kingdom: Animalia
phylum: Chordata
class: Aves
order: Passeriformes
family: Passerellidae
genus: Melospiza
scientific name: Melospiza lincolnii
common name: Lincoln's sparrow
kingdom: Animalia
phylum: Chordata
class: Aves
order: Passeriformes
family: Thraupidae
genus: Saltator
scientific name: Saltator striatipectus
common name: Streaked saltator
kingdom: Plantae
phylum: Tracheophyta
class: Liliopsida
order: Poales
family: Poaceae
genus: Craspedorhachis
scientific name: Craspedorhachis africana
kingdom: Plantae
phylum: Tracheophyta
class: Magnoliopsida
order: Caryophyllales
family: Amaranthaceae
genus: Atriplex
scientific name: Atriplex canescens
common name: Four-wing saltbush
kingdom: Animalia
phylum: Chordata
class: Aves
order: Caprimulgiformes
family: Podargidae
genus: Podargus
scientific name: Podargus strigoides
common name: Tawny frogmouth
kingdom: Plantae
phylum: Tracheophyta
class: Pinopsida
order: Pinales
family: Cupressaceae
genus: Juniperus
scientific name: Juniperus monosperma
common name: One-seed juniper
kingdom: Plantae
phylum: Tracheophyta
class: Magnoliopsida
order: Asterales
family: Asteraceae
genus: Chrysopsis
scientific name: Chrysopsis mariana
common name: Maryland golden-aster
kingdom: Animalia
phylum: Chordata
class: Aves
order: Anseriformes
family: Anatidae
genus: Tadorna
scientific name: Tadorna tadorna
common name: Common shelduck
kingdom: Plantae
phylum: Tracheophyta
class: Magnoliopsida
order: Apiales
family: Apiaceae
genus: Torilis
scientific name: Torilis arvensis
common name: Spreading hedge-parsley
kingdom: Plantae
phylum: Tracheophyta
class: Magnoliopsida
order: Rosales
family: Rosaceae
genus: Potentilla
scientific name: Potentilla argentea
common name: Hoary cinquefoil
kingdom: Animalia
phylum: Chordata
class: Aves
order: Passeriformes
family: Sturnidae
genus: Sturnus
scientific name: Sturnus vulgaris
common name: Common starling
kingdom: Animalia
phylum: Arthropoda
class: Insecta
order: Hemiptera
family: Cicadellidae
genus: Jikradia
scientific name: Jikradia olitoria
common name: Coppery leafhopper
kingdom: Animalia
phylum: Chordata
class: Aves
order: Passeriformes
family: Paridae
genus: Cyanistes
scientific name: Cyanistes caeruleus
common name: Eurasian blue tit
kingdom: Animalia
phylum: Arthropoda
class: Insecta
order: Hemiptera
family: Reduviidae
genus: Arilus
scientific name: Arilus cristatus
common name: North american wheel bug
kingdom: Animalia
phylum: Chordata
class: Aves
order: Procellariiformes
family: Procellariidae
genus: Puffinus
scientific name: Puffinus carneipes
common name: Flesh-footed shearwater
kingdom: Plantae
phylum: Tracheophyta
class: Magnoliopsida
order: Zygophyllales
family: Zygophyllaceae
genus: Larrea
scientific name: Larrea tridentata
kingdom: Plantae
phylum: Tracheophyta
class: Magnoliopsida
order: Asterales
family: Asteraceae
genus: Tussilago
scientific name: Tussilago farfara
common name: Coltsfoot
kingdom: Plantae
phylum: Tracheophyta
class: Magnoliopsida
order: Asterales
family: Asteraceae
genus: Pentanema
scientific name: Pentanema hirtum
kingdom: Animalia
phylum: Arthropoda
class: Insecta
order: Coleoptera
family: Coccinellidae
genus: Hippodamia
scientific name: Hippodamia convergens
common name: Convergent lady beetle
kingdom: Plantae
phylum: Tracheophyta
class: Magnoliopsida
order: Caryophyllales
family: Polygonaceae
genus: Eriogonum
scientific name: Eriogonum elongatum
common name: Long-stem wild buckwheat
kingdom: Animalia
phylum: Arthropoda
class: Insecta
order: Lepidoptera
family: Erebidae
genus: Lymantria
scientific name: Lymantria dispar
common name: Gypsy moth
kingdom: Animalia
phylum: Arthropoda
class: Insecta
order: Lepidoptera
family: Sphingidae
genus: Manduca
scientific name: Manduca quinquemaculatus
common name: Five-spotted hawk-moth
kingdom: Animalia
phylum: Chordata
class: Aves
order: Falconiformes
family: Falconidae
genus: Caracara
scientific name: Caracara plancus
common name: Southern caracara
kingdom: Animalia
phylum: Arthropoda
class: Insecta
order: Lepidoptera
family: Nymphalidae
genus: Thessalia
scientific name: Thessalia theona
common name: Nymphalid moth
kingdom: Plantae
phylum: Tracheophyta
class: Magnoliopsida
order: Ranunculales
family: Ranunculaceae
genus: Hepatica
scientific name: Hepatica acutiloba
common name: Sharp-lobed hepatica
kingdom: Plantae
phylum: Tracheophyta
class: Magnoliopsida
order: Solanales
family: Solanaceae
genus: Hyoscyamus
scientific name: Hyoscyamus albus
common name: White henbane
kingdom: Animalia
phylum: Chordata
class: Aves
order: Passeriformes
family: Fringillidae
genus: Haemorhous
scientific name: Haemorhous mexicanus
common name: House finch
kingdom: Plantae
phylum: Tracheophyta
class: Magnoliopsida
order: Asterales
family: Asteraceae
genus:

------------------------

[Problem description] Print every line of the material above again, without changing a single word, letter, or mark.

[Solution to this task]
kingdom: Animalia
phylum: Chordata
class: Aves
order: Passeriformes
family: Passerellidae
genus: Melospiza
scientific name: Melospiza lincolnii
common name: Lincoln's sparrow
kingdom: Animalia
phylum: Chordata
class: Aves
order: Passeriformes
family: Thraupidae
genus: Saltator
scientific name: Saltator striatipectus
common name: Streaked saltator
kingdom: Plantae
phylum: Tracheophyta
class: Liliopsida
order: Poales
family: Poaceae
genus: Craspedorhachis
scientific name: Craspedorhachis africana
kingdom: Plantae
phylum: Tracheophyta
class: Magnoliopsida
order: Caryophyllales
family: Amaranthaceae
genus: Atriplex
scientific name: Atriplex canescens
common name: Four-wing saltbush
kingdom: Animalia
phylum: Chordata
class: Aves
order: Caprimulgiformes
family: Podargidae
genus: Podargus
scientific name: Podargus strigoides
common name: Tawny frogmouth
kingdom: Plantae
phylum: Tracheophyta
class: Pinopsida
order: Pinales
family: Cupressaceae
genus: Juniperus
scientific name: Juniperus monosperma
common name: One-seed juniper
kingdom: Plantae
phylum: Tracheophyta
class: Magnoliopsida
order: Asterales
family: Asteraceae
genus: Chrysopsis
scientific name: Chrysopsis mariana
common name: Maryland golden-aster
kingdom: Animalia
phylum: Chordata
class: Aves
order: Anseriformes
family: Anatidae
genus: Tadorna
scientific name: Tadorna tadorna
common name: Common shelduck
kingdom: Plantae
phylum: Tracheophyta
class: Magnoliopsida
order: Apiales
family: Apiaceae
genus: Torilis
scientific name: Torilis arvensis
common name: Spreading hedge-parsley
kingdom: Plantae
phylum: Tracheophyta
class: Magnoliopsida
order: Rosales
family: Rosaceae
genus: Potentilla
scientific name: Potentilla argentea
common name: Hoary cinquefoil
kingdom: Animalia
phylum: Chordata
class: Aves
order: Passeriformes
family: Sturnidae
genus: Sturnus
scientific name: Sturnus vulgaris
common name: Common starling
kingdom: Animalia
phylum: Arthropoda
class: Insecta
order: Hemiptera
family: Cicadellidae
genus: Jikradia
scientific name: Jikradia olitoria
common name: Coppery leafhopper
kingdom: Animalia
phylum: Chordata
class: Aves
order: Passeriformes
family: Paridae
genus: Cyanistes
scientific name: Cyanistes caeruleus
common name: Eurasian blue tit
kingdom: Animalia
phylum: Arthropoda
class: Insecta
order: Hemiptera
family: Reduviidae
genus: Arilus
scientific name: Arilus cristatus
common name: North american wheel bug
kingdom: Animalia
phylum: Chordata
class: Aves
order: Procellariiformes
family: Procellariidae
genus: Puffinus
scientific name: Puffinus carneipes
common name: Flesh-footed shearwater
kingdom: Plantae
phylum: Tracheophyta
class: Magnoliopsida
order: Zygophyllales
family: Zygophyllaceae
genus: Larrea
scientific name: Larrea tridentata
kingdom: Plantae
phylum: Tracheophyta
class: Magnoliopsida
order: Asterales
family: Asteraceae
genus: Tussilago
scientific name: Tussilago farfara
common name: Coltsfoot
kingdom: Plantae
phylum: Tracheophyta
class: Magnoliopsida
order: Asterales
family: Asteraceae
genus: Pentanema
scientific name: Pentanema hirtum
kingdom: Animalia
phylum: Arthropoda
class: Insecta
order: Coleoptera
family: Coccinellidae
genus: Hippodamia
scientific name: Hippodamia convergens
common name: Convergent lady beetle
kingdom: Plantae
phylum: Tracheophyta
class: Magnoliopsida
order: Caryophyllales
family: Polygonaceae
genus: Eriogonum
scientific name: Eriogonum elongatum
common name: Long-stem wild buckwheat
kingdom: Animalia
phylum: Arthropoda
class: Insecta
order: Lepidoptera
family: Erebidae
genus: Lymantria
scientific name: Lymantria dispar
common name: Gypsy moth
kingdom: Animalia
phylum: Arthropoda
class: Insecta
order: Lepidoptera
family: Sphingidae
genus: Manduca
scientific name: Manduca quinquemaculatus
common name: Five-spotted hawk-moth
kingdom: Animalia
phylum: Chordata
class: Aves
order: Falconiformes
family: Falconidae
genus: Caracara
scientific name: Caracara plancus
common name: Southern caracara
kingdom: Animalia
phylum: Arthropoda
class: Insecta
order: Lepidoptera
family: Nymphalidae
genus: Thessalia
scientific name: Thessalia theona
common name: Nymphalid moth
kingdom: Plantae
phylum: Tracheophyta
class: Magnoliopsida
order: Ranunculales
family: Ranunculaceae
genus: Hepatica
scientific name: Hepatica acutiloba
common name: Sharp-lobed hepatica
kingdom: Plantae
phylum: Tracheophyta
class: Magnoliopsida
order: Solanales
family: Solanaceae
genus: Hyoscyamus
scientific name: Hyoscyamus albus
common name: White henbane
kingdom: Animalia
phylum: Chordata
class: Aves
order: Passeriformes
family: Fringillidae
genus: Haemorhous
scientific name: Haemorhous mexicanus
common name: House finch
kingdom: Plantae
phylum: Tracheophyta
class: Magnoliopsida
order: Asterales
family: Asteraceae
genus:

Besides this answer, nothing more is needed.